Joining the president was House Speaker John Boehner, R-Ohio; House Minority Leader Nancy Pelosi, D-Calif.; Senate Majority Leader Harry Reid, D-Nev.; Senate Minority Leader Mitch McConnell, R-Ky., and Rep. Jim Clyburn, D-S.C. Attending as well was Sheila Keys, Parks’ niece, and Elaine Steele, Parks’ longtime friend.

The statue represents a series of firsts: the first full statue of an African-American woman in the Capitol, and the first to be funded and commissioned by Congress since 1873. The timing of its placement also has a sense of historical symmetry.

It’s been 50 years since the pivotal 1963 March on Washington for civil rights and 150 years since the signing of the Emancipation Proclamation.

Statue designers Eugene Daub and Rob Firmin of Daub & Firmin Sculpture Studios in Kensington, Calif., beat out more than 100 artists to design and build the piece.
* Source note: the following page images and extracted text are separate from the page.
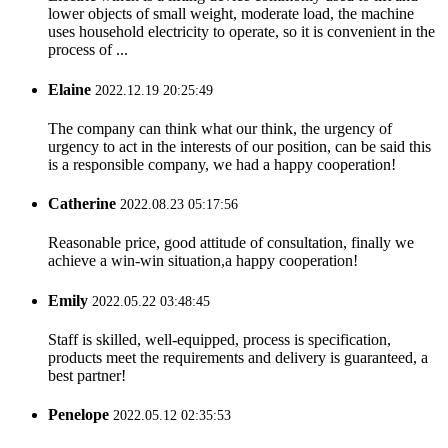
lower objects of small weight, moderate load, the machine
uses household electricity to operate, so it is convenient in the
process of ...
Elaine
2022.12.19 20:25:49
The company can think what our think, the urgency of
urgency to act in the interests of our position, can be said this
is a responsible company, we had a happy cooperation!
Catherine
2022.08.23 05:17:56
Reasonable price, good attitude of consultation, finally we
achieve a win-win situation,a happy cooperation!
Emily
2022.05.22 03:48:45
Staff is skilled, well-equipped, process is specification,
products meet the requirements and delivery is guaranteed, a
best partner!
Penelope
2022.05.12 02:35:53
The partners designed the statue to reflect Parks’ determination, which is often softened in retellings of her story. Parks was a quiet woman, but she was also angry, said Firmin, who said he researched her life thoroughly. That’s why the piece shows Parks turning away from racism and sitting on a rock, to represent the rock of the Civil Rights Movement that supported her.